Erschreckend lieblos kam die Show über weite Strecken daher. In der Kulisse der "NDR Quizshow", die Pilawa demnächst ebenfalls wegmoderieren wird, wirkten das namensgebende Band, aber auch die übrigen Spiele beinahe wie Fremdkörper. Unterhaltsam wurde es vor allem in jenen Momenten, die unfreiwillige Komik boten. Etwa, als Moderatorin Bettina Tietjen eine Torte aus der Hand fiel - und sie sich selbst bekleckerte und nicht ihr eigentliches Ziel, den NDR-Fernsehkoch Rainer Sass. Oder als Comedian Oliver Pocher plötzlich mit verbundenen Augen einer Frau an die Brüste fasste, weil er vor sich eigentlich seinen Vater wähnte und keine Fremde.

Ansonsten dominierte die Langatmigkeit: Desirée Nosbusch übte sich im Grimassenschneiden, Ben Becker scheiterte daran, eine Szene rückwärts zu spielen, und irgendwann später mussten die prominenten Rateteams herausfinden, welche der Herren auf der Bühne einen Hauch von Nichts unter ihrem Schottenrock trugen. Viel zu bemüht kamen viele der Spielchen daher, sodass die eigentlich dringend nötige Leichtigkeit trotz manch amüsanter Situationen viel zu häufig verloren ging.

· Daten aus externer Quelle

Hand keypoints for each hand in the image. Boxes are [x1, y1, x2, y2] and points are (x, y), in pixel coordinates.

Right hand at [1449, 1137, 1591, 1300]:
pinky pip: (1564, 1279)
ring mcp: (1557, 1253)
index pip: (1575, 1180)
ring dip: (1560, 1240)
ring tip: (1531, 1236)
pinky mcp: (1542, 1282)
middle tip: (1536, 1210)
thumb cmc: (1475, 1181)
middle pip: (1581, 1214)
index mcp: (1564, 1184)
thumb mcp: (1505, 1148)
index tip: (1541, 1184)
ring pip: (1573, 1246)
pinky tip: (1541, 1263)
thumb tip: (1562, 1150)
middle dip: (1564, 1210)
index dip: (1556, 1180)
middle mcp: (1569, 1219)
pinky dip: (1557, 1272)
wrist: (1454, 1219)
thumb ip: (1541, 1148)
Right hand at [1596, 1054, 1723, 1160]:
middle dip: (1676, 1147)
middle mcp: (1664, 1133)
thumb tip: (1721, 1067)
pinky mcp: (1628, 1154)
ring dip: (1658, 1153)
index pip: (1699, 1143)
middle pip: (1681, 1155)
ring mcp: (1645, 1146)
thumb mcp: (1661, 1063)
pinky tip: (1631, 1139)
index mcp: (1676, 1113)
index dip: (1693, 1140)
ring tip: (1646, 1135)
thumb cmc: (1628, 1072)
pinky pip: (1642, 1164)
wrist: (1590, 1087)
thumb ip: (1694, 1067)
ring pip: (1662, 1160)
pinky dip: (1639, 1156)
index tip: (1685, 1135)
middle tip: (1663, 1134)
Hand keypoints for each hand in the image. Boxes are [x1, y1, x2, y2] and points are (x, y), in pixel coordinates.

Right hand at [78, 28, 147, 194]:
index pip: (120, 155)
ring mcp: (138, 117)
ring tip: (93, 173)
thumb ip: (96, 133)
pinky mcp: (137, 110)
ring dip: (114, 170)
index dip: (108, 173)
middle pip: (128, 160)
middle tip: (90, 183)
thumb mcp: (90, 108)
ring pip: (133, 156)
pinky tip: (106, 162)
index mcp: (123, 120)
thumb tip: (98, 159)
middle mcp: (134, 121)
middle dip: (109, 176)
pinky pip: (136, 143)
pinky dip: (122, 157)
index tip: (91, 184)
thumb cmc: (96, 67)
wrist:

Wirklich gute Stimmung schien all das im Publikum nur selten auszulösen, was auch Jörg Pilawa zwischenzeitlich etwas ratlos dreinblicken ließ. Alleine auf norddeutschen Zurückhaltung war die an vielen Stellen fehlende Euphorie jedenfalls kaum zurückzuführen. Da konnte nicht mal Christine Neubauer helfen, die Oliver Pocher völlig unverhofft mit Wasser übergoss.

Das Feuer, das diese Show in den 70er Jahren beim Publikum ausgelöst haben muss, hat der NDR leider nicht entfachen können. Wohl auch, weil von jener Perfektion, die Altmeister Rudi Carrell einst "am laufenden Band" an den Tag legte, bei Pilawas Versuch, diesem Show-Urgestein neues Leben einzuhauchen, nur wenig zu spüren war. Zu gerne hätte man erfahren, was Carrells Tochter Annemieke dachte, als sie das bunte Treiben von den Publikumrängen aus verfolgte; ob auch sie die Liebe zum Detail vermisste, die nötig ist, wenn es darum geht, einen Klassiker wie "Am laufenden Band" in ein neues Jahrtausend zu transferieren. Es ist kein gutes Zeichen, wenn sich die Neuauflage über weite Strecken hinweg älter anfühlt als das Original. Viel mehr als ein Fragezeichen bot dieser Abend daher letztlich nicht.